TASK DETAILS:
Please retype everything from the start of the rows down to the line containing "Segnala disservizio", including that line.

GIVEN ENTRIES Start Marker

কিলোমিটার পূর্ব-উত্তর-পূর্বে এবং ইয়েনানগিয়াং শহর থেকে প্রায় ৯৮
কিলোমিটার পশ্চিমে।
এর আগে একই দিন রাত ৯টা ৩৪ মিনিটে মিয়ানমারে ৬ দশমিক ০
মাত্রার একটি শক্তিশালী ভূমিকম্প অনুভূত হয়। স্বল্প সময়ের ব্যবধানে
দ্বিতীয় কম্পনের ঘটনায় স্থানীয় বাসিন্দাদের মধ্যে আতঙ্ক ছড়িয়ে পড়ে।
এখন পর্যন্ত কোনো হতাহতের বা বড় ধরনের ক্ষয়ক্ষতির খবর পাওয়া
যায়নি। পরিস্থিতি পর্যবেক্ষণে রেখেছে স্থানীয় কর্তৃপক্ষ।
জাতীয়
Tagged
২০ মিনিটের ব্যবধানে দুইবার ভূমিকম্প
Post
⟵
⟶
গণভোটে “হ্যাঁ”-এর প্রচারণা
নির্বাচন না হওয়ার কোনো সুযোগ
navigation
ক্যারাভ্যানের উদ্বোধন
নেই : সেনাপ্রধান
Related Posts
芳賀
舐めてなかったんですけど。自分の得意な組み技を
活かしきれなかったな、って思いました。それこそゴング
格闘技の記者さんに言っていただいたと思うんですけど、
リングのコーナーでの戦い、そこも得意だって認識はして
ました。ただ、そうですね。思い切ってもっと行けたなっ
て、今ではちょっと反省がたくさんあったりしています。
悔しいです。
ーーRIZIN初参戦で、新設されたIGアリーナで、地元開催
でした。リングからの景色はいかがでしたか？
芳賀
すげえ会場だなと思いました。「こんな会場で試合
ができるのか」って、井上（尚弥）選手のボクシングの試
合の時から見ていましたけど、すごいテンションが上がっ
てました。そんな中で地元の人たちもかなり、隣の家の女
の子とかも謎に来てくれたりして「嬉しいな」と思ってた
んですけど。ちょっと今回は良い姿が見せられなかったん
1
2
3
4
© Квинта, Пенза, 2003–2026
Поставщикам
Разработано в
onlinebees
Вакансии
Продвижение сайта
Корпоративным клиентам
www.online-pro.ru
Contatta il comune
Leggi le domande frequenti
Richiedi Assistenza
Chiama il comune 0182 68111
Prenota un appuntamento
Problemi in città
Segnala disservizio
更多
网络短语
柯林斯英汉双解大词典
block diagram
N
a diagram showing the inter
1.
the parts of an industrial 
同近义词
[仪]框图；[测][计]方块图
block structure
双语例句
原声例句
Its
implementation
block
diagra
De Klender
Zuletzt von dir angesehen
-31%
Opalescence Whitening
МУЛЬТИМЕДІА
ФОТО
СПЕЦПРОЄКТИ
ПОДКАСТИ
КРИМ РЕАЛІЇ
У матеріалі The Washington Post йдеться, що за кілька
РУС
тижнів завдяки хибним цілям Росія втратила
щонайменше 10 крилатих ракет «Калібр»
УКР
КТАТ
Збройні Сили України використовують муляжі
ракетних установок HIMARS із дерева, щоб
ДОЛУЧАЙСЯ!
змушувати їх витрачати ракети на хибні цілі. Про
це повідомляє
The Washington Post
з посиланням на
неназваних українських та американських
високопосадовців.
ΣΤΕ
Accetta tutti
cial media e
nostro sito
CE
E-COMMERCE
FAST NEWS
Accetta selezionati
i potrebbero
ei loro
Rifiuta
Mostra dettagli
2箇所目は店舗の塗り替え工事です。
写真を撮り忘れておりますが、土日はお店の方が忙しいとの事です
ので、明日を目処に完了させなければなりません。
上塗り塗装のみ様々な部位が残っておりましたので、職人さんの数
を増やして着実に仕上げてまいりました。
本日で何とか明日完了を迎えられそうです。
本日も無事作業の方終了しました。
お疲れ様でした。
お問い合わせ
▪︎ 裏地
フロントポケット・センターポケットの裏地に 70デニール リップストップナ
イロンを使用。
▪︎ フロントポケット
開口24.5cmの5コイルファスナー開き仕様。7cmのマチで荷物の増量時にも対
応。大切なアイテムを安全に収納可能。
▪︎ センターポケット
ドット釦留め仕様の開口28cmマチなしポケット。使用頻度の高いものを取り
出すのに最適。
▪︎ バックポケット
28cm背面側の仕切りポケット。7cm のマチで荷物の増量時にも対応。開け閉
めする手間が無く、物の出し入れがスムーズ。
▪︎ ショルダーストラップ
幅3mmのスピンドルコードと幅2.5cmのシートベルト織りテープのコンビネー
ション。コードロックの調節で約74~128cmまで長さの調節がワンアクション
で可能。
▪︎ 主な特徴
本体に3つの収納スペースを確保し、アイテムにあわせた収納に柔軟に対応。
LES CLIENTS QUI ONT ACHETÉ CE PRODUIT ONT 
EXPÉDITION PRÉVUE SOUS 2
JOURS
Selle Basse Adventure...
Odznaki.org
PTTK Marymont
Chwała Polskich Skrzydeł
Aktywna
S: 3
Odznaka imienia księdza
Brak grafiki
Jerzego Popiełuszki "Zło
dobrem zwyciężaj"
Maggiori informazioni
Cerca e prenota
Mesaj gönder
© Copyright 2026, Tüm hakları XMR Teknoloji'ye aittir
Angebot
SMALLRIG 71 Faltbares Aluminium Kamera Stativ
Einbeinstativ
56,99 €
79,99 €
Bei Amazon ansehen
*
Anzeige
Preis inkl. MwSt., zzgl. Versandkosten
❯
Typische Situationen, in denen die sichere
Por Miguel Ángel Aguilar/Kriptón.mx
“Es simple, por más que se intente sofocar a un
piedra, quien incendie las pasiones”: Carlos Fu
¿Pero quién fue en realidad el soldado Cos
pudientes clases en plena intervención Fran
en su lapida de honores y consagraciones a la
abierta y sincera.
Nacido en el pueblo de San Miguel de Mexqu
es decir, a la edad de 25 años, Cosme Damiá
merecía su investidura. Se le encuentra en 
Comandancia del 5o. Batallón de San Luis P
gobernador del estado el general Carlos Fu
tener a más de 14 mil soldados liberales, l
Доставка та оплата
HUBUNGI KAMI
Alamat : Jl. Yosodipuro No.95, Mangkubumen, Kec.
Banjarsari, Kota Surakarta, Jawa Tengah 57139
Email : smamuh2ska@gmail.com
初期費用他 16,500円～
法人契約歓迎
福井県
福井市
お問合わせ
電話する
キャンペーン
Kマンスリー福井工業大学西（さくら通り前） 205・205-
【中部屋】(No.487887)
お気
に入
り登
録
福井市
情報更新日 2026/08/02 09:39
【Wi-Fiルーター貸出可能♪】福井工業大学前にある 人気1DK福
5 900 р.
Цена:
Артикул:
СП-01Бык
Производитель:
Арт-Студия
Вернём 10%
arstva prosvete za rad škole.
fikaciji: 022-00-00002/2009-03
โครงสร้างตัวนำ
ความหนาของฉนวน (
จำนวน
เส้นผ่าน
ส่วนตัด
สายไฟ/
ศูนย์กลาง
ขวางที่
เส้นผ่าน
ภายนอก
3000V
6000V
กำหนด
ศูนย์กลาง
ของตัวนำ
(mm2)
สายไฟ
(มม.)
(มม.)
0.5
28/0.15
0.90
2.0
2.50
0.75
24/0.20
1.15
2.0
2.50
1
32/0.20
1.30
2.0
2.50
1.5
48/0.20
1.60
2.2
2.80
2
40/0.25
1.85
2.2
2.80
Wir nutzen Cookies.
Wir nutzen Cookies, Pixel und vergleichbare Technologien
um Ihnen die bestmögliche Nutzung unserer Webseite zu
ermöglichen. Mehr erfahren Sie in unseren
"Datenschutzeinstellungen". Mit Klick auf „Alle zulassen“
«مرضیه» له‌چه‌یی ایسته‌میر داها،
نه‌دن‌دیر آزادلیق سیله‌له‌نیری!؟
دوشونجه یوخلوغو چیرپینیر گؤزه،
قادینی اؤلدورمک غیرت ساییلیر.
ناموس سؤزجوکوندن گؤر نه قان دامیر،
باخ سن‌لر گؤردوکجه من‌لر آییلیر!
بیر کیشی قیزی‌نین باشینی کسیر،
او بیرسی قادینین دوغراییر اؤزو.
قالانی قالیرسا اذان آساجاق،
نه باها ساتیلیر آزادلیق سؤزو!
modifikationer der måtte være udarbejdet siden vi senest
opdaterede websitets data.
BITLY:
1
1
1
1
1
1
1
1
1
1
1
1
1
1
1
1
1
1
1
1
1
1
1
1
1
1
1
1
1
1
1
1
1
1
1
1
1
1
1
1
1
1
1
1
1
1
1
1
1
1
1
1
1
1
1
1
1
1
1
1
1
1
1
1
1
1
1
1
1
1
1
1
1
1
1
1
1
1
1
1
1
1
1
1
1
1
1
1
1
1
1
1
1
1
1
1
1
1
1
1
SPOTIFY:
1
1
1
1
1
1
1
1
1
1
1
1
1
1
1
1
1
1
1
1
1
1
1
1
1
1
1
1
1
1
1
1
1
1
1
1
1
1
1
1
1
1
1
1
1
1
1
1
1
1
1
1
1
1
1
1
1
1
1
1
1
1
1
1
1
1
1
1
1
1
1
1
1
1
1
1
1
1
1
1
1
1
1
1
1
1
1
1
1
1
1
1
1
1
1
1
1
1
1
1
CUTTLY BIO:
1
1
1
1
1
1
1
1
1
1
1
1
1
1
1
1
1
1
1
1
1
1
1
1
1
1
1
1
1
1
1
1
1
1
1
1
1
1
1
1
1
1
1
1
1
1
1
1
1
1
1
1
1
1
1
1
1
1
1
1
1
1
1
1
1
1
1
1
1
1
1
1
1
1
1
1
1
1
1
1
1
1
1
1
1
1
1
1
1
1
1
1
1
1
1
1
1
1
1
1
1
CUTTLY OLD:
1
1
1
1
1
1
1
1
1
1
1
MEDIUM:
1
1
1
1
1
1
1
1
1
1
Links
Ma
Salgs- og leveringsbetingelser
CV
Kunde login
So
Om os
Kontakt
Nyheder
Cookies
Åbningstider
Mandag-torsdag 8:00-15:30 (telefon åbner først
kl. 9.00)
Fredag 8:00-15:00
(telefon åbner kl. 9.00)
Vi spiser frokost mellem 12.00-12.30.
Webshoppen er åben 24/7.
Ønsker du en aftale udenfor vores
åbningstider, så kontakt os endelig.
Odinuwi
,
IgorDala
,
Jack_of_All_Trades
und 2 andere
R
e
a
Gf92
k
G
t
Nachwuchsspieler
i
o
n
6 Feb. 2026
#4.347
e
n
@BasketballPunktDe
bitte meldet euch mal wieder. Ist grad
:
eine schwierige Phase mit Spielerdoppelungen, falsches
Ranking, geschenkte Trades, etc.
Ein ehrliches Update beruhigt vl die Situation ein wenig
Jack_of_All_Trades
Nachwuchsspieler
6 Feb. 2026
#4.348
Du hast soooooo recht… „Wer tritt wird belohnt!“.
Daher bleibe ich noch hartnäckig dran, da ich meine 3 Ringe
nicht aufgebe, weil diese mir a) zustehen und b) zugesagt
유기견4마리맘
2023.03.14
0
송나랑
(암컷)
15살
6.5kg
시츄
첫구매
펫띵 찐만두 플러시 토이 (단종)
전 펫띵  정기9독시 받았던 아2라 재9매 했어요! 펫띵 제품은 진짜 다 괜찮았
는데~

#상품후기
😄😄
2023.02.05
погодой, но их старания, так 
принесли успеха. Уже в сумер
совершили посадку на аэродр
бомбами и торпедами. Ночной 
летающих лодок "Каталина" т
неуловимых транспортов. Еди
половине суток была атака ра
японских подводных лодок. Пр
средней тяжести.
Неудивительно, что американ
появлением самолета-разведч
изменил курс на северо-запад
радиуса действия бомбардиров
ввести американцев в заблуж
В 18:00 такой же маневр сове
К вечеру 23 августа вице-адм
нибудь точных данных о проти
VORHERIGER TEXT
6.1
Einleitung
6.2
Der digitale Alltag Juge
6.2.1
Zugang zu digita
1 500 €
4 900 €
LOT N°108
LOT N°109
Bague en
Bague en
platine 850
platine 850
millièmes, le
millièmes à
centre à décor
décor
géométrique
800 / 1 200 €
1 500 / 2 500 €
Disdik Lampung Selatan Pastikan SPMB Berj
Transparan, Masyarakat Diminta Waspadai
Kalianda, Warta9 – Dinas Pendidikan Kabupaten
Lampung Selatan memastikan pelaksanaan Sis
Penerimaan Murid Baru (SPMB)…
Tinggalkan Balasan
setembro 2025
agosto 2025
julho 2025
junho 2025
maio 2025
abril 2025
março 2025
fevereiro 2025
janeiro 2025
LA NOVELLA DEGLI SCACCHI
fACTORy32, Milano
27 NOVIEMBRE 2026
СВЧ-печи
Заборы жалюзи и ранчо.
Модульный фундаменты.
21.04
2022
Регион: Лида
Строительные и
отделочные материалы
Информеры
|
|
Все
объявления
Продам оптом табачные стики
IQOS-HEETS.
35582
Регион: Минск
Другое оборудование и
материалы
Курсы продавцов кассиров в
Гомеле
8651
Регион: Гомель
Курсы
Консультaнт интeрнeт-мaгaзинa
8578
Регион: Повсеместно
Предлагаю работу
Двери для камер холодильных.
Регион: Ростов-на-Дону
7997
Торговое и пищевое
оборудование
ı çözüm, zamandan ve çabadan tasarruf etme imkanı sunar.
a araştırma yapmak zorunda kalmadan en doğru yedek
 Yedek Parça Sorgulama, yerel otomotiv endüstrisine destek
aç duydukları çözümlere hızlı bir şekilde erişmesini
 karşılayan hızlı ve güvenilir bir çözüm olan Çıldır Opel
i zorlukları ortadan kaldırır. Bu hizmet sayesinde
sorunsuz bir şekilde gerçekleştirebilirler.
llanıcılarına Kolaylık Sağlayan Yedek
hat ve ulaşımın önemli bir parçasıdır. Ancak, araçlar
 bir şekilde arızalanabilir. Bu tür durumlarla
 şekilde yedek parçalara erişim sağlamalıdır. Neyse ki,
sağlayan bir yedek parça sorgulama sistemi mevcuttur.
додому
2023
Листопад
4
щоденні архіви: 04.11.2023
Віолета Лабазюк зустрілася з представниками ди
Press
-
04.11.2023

GIVEN ENTRIES End Marker

TASK RESULT:
কিলোমিটার পূর্ব-উত্তর-পূর্বে এবং ইয়েনানগিয়াং শহর থেকে প্রায় ৯৮
কিলোমিটার পশ্চিমে।
এর আগে একই দিন রাত ৯টা ৩৪ মিনিটে মিয়ানমারে ৬ দশমিক ০
মাত্রার একটি শক্তিশালী ভূমিকম্প অনুভূত হয়। স্বল্প সময়ের ব্যবধানে
দ্বিতীয় কম্পনের ঘটনায় স্থানীয় বাসিন্দাদের মধ্যে আতঙ্ক ছড়িয়ে পড়ে।
এখন পর্যন্ত কোনো হতাহতের বা বড় ধরনের ক্ষয়ক্ষতির খবর পাওয়া
যায়নি। পরিস্থিতি পর্যবেক্ষণে রেখেছে স্থানীয় কর্তৃপক্ষ।
জাতীয়
Tagged
২০ মিনিটের ব্যবধানে দুইবার ভূমিকম্প
Post
⟵
⟶
গণভোটে “হ্যাঁ”-এর প্রচারণা
নির্বাচন না হওয়ার কোনো সুযোগ
navigation
ক্যারাভ্যানের উদ্বোধন
নেই : সেনাপ্রধান
Related Posts
芳賀
舐めてなかったんですけど。自分の得意な組み技を
活かしきれなかったな、って思いました。それこそゴング
格闘技の記者さんに言っていただいたと思うんですけど、
リングのコーナーでの戦い、そこも得意だって認識はして
ました。ただ、そうですね。思い切ってもっと行けたなっ
て、今ではちょっと反省がたくさんあったりしています。
悔しいです。
ーーRIZIN初参戦で、新設されたIGアリーナで、地元開催
でした。リングからの景色はいかがでしたか？
芳賀
すげえ会場だなと思いました。「こんな会場で試合
ができるのか」って、井上（尚弥）選手のボクシングの試
合の時から見ていましたけど、すごいテンションが上がっ
てました。そんな中で地元の人たちもかなり、隣の家の女
の子とかも謎に来てくれたりして「嬉しいな」と思ってた
んですけど。ちょっと今回は良い姿が見せられなかったん
1
2
3
4
© Квинта, Пенза, 2003–2026
Поставщикам
Разработано в
onlinebees
Вакансии
Продвижение сайта
Корпоративным клиентам
www.online-pro.ru
Contatta il comune
Leggi le domande frequenti
Richiedi Assistenza
Chiama il comune 0182 68111
Prenota un appuntamento
Problemi in città
Segnala disservizio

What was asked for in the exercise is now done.